**REQUISITOS DO EXERCÍCIO**
A – Liste todas as exigências que a professora fez para a matéria descrita no trecho sobre a reportagem de transporte público para deficientes.
B – No trecho sobre a reportagem de transporte público para deficientes, reescreva de forma mais curta o parágrafo que começa com "A partir daí, começaram as pesquisas", mantendo os fatos principais.
C – Prossiga o relato sobre a reportagem de transporte público para deficientes a partir do ponto em que ele para.

**TRECHO**
——
3 de julho de 2011

1ª reportagem: transporte público para deficientes

A reportagem abaixo, foi um trabalho realizado para a disciplina Redação Jornalística I, no 1º semestre de 2010. O desafio proposto pela professora Carmen Cagno era realizar uma matéria fria, relevante, com várias fontes (entrevistados) e de no mínimo três laudas (páginas).

A ideia de abordar o transporte público para deficiente, surgiu devido a minha preocupação com as pessoas com mobilidade reduzida e que tem grandes dificuldades de locomoção na cidade de Ribeirão Preto-SP.

A partir daí, começaram as pesquisas na internet para descobrir quais seriam as fontes mais interessante e os seus contatos. Depois veio a melhor parte e a mais complicada: conseguir contato com a fonte e agendar a entrevista. É claro que nós, repórteres, aceitamos qualquer horário e local que a fonte propor. No meu caso, a maior dificuldade era conciliar as entrevistas com o horário do meu trabalho (na época, era desenhista em um escritório de arquitetura) e com os horários de aula. Mas tudo o que é mais difícil, também é mais gostoso. E a minha vontade de ver o resultado do trabalho, me instigou ainda mais.
——
**REGISTROS FORNECIDOS**

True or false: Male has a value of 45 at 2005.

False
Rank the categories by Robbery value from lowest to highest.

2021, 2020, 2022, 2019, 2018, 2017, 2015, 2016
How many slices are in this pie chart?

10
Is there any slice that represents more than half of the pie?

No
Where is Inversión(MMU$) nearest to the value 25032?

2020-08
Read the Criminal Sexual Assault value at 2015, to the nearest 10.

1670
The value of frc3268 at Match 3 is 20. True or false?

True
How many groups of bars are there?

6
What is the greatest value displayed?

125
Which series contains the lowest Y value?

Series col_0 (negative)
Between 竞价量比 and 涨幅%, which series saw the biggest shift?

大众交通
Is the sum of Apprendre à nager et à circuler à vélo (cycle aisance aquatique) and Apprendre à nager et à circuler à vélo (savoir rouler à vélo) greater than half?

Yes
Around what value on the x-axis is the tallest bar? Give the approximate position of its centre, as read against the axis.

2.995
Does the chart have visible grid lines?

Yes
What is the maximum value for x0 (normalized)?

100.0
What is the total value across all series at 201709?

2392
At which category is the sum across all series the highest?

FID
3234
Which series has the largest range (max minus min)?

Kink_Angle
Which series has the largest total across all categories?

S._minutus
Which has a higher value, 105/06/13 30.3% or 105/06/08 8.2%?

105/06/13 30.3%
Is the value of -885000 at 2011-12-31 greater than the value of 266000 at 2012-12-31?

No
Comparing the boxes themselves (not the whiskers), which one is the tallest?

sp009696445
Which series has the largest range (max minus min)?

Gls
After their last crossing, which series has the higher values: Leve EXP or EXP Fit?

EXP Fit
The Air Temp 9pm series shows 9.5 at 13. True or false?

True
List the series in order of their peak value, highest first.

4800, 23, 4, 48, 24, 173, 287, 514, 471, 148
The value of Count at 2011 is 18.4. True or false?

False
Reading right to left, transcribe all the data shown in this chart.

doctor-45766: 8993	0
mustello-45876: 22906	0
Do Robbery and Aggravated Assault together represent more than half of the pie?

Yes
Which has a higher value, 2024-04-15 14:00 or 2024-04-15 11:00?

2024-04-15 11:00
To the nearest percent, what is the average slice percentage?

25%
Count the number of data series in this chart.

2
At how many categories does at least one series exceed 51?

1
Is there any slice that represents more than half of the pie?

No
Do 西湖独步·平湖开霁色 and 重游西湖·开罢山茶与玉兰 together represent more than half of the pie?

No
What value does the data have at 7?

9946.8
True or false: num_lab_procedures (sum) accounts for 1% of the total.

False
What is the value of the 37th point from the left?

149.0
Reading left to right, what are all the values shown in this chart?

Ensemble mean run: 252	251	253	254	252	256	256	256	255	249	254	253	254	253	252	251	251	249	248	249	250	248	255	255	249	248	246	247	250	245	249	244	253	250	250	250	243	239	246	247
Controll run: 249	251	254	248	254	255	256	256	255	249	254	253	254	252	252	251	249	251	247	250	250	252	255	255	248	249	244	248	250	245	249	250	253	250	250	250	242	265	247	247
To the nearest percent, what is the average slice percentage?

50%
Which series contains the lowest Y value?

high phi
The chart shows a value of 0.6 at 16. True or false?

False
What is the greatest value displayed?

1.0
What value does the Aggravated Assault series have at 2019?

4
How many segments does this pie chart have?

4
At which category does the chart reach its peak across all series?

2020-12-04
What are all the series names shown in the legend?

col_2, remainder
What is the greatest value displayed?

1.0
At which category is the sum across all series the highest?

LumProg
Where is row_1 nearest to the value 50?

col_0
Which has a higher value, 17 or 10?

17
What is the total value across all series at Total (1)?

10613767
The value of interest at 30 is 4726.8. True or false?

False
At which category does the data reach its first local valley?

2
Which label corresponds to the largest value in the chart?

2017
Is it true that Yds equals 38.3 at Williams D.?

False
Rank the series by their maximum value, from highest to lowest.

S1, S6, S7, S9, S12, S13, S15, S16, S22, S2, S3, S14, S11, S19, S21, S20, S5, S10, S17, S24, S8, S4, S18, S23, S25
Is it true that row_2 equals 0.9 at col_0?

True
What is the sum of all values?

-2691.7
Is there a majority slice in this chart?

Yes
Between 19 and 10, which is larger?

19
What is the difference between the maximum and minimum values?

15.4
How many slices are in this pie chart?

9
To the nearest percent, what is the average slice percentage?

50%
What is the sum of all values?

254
——
**RESPOSTAS POR TAREFA**
A –
- Ser uma matéria fria
- Ser relevante
- Ter várias fontes (entrevistados)
- Ter no mínimo três laudas (páginas)

B – As pesquisas na internet serviram para encontrar as fontes mais interessantes e seus contatos. A etapa mais difícil foi contatar as fontes e marcar as entrevistas, conciliando-as com o trabalho de desenhista num escritório de arquitetura e com as aulas. A vontade de ver o resultado serviu de estímulo.

C –
Sonia e Jeferson, o casal de cadeirantes entrevistados, não foram somente duas fontes para uma importante reportagem. Eles passaram a fazer parte do meu grupo de amigos e já realizamos diversos projetos juntos, conforme você poderá acompanhar no Robin Hood de Saia

O repórter tem o prazer de conhecer pessoas incríveis a cada reportagem que ele começa. Agradeço muito a minha profissão, por me proporcionar isso.

Acessibilidade e Sensibilidade: duas coisas de que eles precisam

Acorda às 6h, se arruma, toma o café, vai para o ponto de ônibus pegar o transporte coletivo e ir para o trabalho. Espera dez minutos, espera vinte minutos, espera quarenta minutos. Lá vem ele! O ônibus aponta na esquina. Começa a desviar do buraco na calçada, depois de um morro de saco de lixo bem em cima da rampa. Agora sim, fica de prontidão, só aguardar o veículo parar. O ônibus para, o motorista desce, mas o elevador não. Mais uma vez o elevador não funciona! Sem ter como embarcar, fica no ponto novamente, até o próximo ônibus adaptado passar. Espera vinte minutos, espera... espera... A vida passa, a paciência passa, só o ônibus que não. Fica difícil assumir compromisso, se precisar utilizar o ônibus para chegar até o seu destino. E assim é a rotina de um deficiente que depende exclusivamente de transporte coletivo para se locomover.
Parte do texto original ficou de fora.